Writer and actress Brit Marling has the power to bring her audience along with her into hazy, mystical realms that could be described as sci-fi, but feel a lot deeper than that cheapened genre tag suggests. She had us believing in time travel in Sound of My Voice and made a good case for the existence of a carbon copy of our planet in Another Earth. Her characters, which she writes to perform herself, carry these stories past genre boundaries.
This time, Marling and her collaborator Zal Batmanglij have taken their cerebral spookiness to Netflix for the eight-part series The OA. The topic? Death. Or the afterlife. Or maybe it's about finding yourself. I'm not really sure, but it's a hell of a ride that takes you down a rabbit hole; you're either going to gleefully descend, or immediately pull yourself out of it. I find no room for ambivalence regarding this series, which means that some of you will hate it.
Marling plays Prairie Johnson, a blind woman in her late 20s who went missing at 21 and then was seen jumping off a bridge — and surviving — seven years later.

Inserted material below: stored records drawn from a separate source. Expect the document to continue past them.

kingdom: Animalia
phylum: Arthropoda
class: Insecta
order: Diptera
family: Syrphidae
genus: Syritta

The FBI wants to know where she's been, but she won't tell them, as her parents take her to their cookie-cutter, half-finished subdivision in middle-American suburbia. There, she recruits a diverse crew of high school kids, all struggling in their own way, as well as their depressed teacher (played stunningly by The Office's Phyllis Smith... yes, that Phyllis).
Prairie — or the OA, as we'll come to know her — tells her five disciples where she's been, giving us two timelines to follow. What begins as a psychological thriller turns increasingly weird, to a point where you feel like it's something you should be making fun of, but you're too engrossed to do so. The visuals are often stunning, and it's shot with a cinematic flair that eschews a lot of television trappings.
Again, you could hate it. It's all about how deep you're willing to dive with Marling and Batmanglij.